Graham Foy’s The Maiden has won Venice’s Giornate degli Autori (GdA) Cinema of the Future award.
The Canadian-US film was among seven titles from the GdA sidebar, all first or second features, competing for the €3,000 prize.
Foy’s debut follows three suburban teenagers whose lives are intertwined when one of them disappears and strange occurrences begin cropping up.
The jury was made up of five students from an Italian film school who said: “The film impressed us with its emotional density and the immediacy of its unrestrained, personal style, along with its ability to portray a loss as a subjective, poetic experience instead of the drama it objectively is.”
The Maiden is produced by FF Films’ Daiva Zalnieriunas and MDFF’s Dan Montgomery. Celluloid Dreams are handling international sales.
Other prizes
GdA’s people’s choice award went to UK filmmaker Georgia Oakley’s debut Blue Jean about a closeted PE teacher during 1970’s Thatcherism.
The film won 65% of the votes from GdA audiences, followed closely by Dirty Difficult Dangerous from Wissam Charaf and The Damned Don’t Cry by Fyzal Boulifa.
Cláudia Varejão’s Wolf And Dog took home the GdA director’s award of €20,000 to be split equally between herself and the film’s distributor, France’s MPM Premium.
Paying homage to São Miguel’s queer community, the film centres around a young girl whose best friend, a boy, likes to wear dresses and another friend from Canada who brings with her ”the glowing days of youth”.
The jury featured 27 young European film enthusiasts and was headed by French filmmaker Céline Sciamma. Karlovy Vary International Film Festival artistic director Karel Och oversaw the deliberations.

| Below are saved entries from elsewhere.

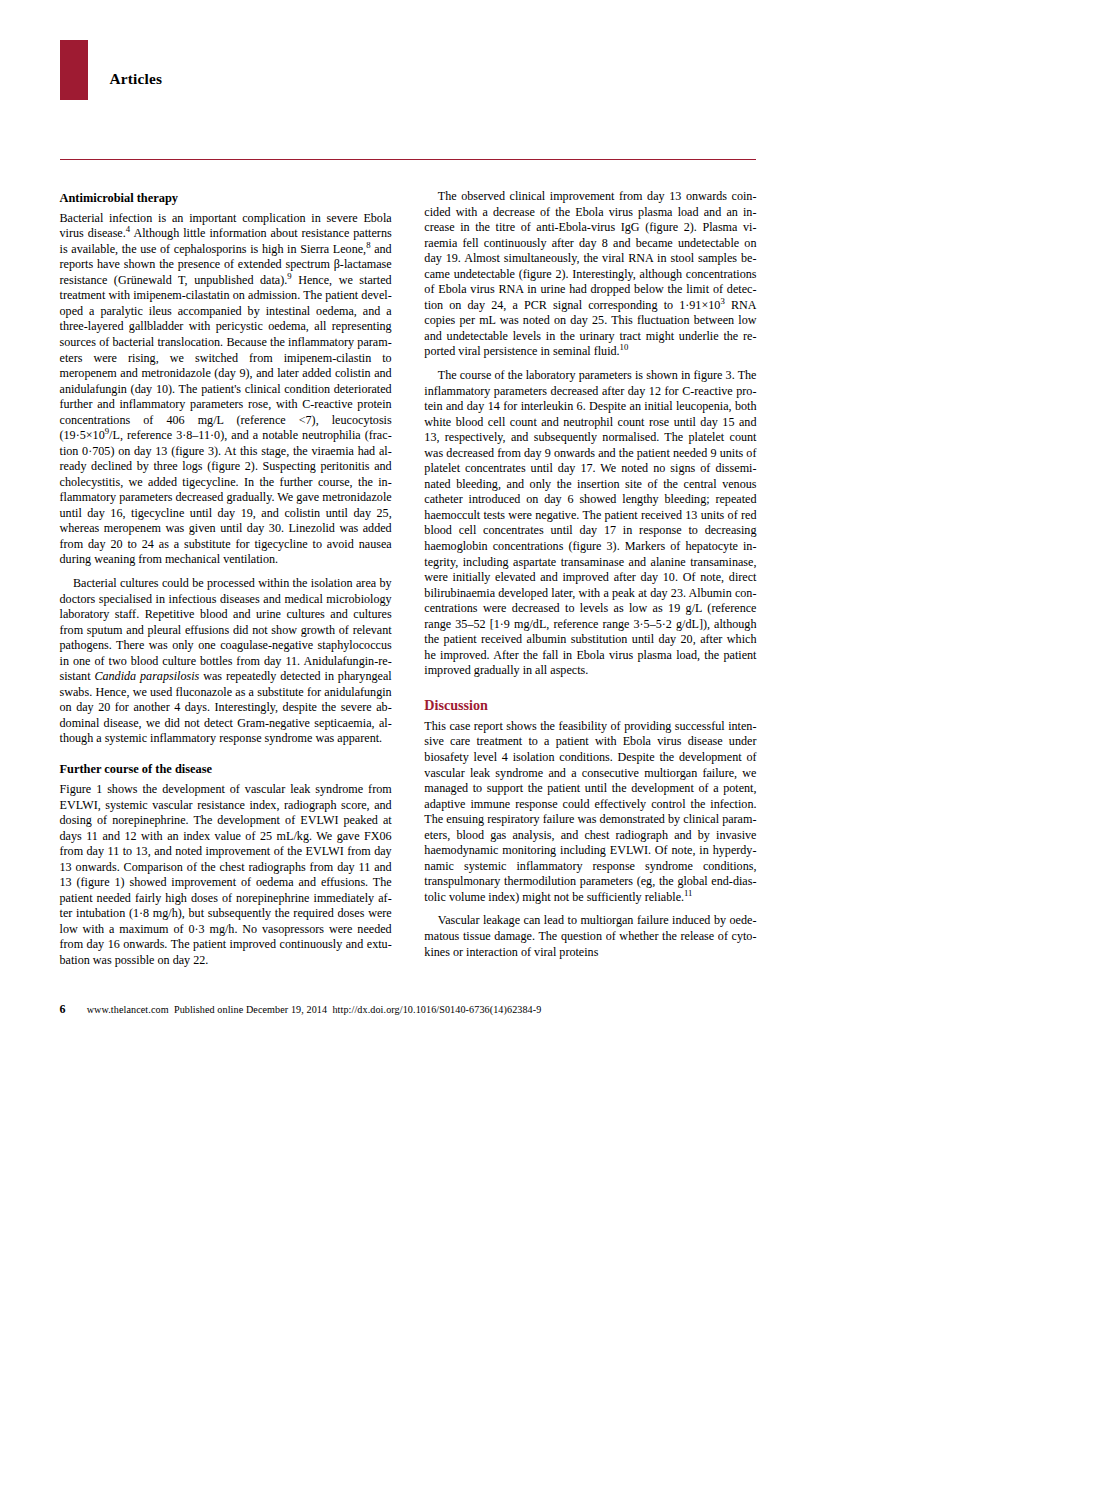Articles
Antimicrobial therapy
Bacterial infection is an important complication in severe Ebola virus disease.4 Although little information about resistance patterns is available, the use of cephalosporins is high in Sierra Leone,8 and reports have shown the presence of extended spectrum β-lactamase resistance (Grünewald T, unpublished data).9 Hence, we started treatment with imipenem-cilastatin on admission. The patient developed a paralytic ileus accompanied by intestinal oedema, and a three-layered gallbladder with pericystic oedema, all representing sources of bacterial translocation. Because the inflammatory parameters were rising, we switched from imipenem-cilastin to meropenem and metronidazole (day 9), and later added colistin and anidulafungin (day 10). The patient's clinical condition deteriorated further and inflammatory parameters rose, with C-reactive protein concentrations of 406 mg/L (reference <7), leucocytosis (19·5×109/L, reference 3·8–11·0), and a notable neutrophilia (fraction 0·705) on day 13 (figure 3). At this stage, the viraemia had already declined by three logs (figure 2). Suspecting peritonitis and cholecystitis, we added tigecycline. In the further course, the inflammatory parameters decreased gradually. We gave metronidazole until day 16, tigecycline until day 19, and colistin until day 25, whereas meropenem was given until day 30. Linezolid was added from day 20 to 24 as a substitute for tigecycline to avoid nausea during weaning from mechanical ventilation.
Bacterial cultures could be processed within the isolation area by doctors specialised in infectious diseases and medical microbiology laboratory staff. Repetitive blood and urine cultures and cultures from sputum and pleural effusions did not show growth of relevant pathogens. There was only one coagulase-negative staphylococcus in one of two blood culture bottles from day 11. Anidulafungin-resistant Candida parapsilosis was repeatedly detected in pharyngeal swabs. Hence, we used fluconazole as a substitute for anidulafungin on day 20 for another 4 days. Interestingly, despite the severe abdominal disease, we did not detect Gram-negative septicaemia, although a systemic inflammatory response syndrome was apparent.
Further course of the disease
Figure 1 shows the development of vascular leak syndrome from EVLWI, systemic vascular resistance index, radiograph score, and dosing of norepinephrine. The development of EVLWI peaked at days 11 and 12 with an index value of 25 mL/kg. We gave FX06 from day 11 to 13, and noted improvement of the EVLWI from day 13 onwards. Comparison of the chest radiographs from day 11 and 13 (figure 1) showed improvement of oedema and effusions. The patient needed fairly high doses of norepinephrine immediately after intubation (1·8 mg/h), but subsequently the required doses were low with a maximum of 0·3 mg/h. No vasopressors were needed from day 16 onwards. The patient improved continuously and extubation was possible on day 22.
The observed clinical improvement from day 13 onwards coincided with a decrease of the Ebola virus plasma load and an increase in the titre of anti-Ebola-virus IgG (figure 2). Plasma viraemia fell continuously after day 8 and became undetectable on day 19. Almost simultaneously, the viral RNA in stool samples became undetectable (figure 2). Interestingly, although concentrations of Ebola virus RNA in urine had dropped below the limit of detection on day 24, a PCR signal corresponding to 1·91×103 RNA copies per mL was noted on day 25. This fluctuation between low and undetectable levels in the urinary tract might underlie the reported viral persistence in seminal fluid.10
The course of the laboratory parameters is shown in figure 3. The inflammatory parameters decreased after day 12 for C-reactive protein and day 14 for interleukin 6. Despite an initial leucopenia, both white blood cell count and neutrophil count rose until day 15 and 13, respectively, and subsequently normalised. The platelet count was decreased from day 9 onwards and the patient needed 9 units of platelet concentrates until day 17. We noted no signs of disseminated bleeding, and only the insertion site of the central venous catheter introduced on day 6 showed lengthy bleeding; repeated haemoccult tests were negative. The patient received 13 units of red blood cell concentrates until day 17 in response to decreasing haemoglobin concentrations (figure 3). Markers of hepatocyte integrity, including aspartate transaminase and alanine transaminase, were initially elevated and improved after day 10. Of note, direct bilirubinaemia developed later, with a peak at day 23. Albumin concentrations were decreased to levels as low as 19 g/L (reference range 35–52 [1·9 mg/dL, reference range 3·5–5·2 g/dL]), although the patient received albumin substitution until day 20, after which he improved. After the fall in Ebola virus plasma load, the patient improved gradually in all aspects.
Discussion
This case report shows the feasibility of providing successful intensive care treatment to a patient with Ebola virus disease under biosafety level 4 isolation conditions. Despite the development of vascular leak syndrome and a consecutive multiorgan failure, we managed to support the patient until the development of a potent, adaptive immune response could effectively control the infection. The ensuing respiratory failure was demonstrated by clinical parameters, blood gas analysis, and chest radiograph and by invasive haemodynamic monitoring including EVLWI. Of note, in hyperdynamic systemic inflammatory response syndrome conditions, transpulmonary thermodilution parameters (eg, the global end-diastolic volume index) might not be sufficiently reliable.11
Vascular leakage can lead to multiorgan failure induced by oedematous tissue damage. The question of whether the release of cytokines or interaction of viral proteins
6 www.thelancet.com Published online December 19, 2014 http://dx.doi.org/10.1016/S0140-6736(14)62384-9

Explaining their decision, the jury said: “The immersive world created in the film allowed us to engage in the important subject matter, presenting the queer characters as they are in their safe space. We found that the documentary-like elements contributed to the effectiveness and authenticity of the storytelling.”
Wolf And Dog’s producers were João Matos of Portugal’s Terratreme Filmes and Jérôme Blesson of Frances’s La Belle Affaire Productions.
Europa Cinemas award
Charaf’s Dirty Difficult Dangerous was awarded with the Europa Cinemas Label.
The Lebanese film, which opened the programme, entwines multiple love stories against the backdrop of Lebanon’s near collapse and stars Clara Couturent, Ziad Jallad, Rifaat Tarabey and Darina Al Joundi.
European cinemas will now receive financial incentives from Europa Cinema if they include Dirty Difficult Dangerous in their programming.
This is Charaf’s second feature film, following 2016 Cannes Acid title Heaven Sent, and is produced by Aurora Films. The co-producers are Intramovies, which also handles international sales on the title, and Né à Beyrouth Films.
The jury, who selected the “very original and surprisingly uplifting film”, comprised Michèle Creemers (Cinecenter, Amsterdam, The Netherlands); Marco Fortunato (Cinemazero, Pordenone, Italy); Hristo Hristozov (Dom na Kinoto, Sofia, Bulgaria) and Zacharias Ioannidis-Varvaressos (Cine Paradisos, Korydallos, Greece).
Previous winners of the Europa Cinema Label include Ivan Ikić’s Oasis and Californe by Alessandro Cassigoli and Casey Kauffman.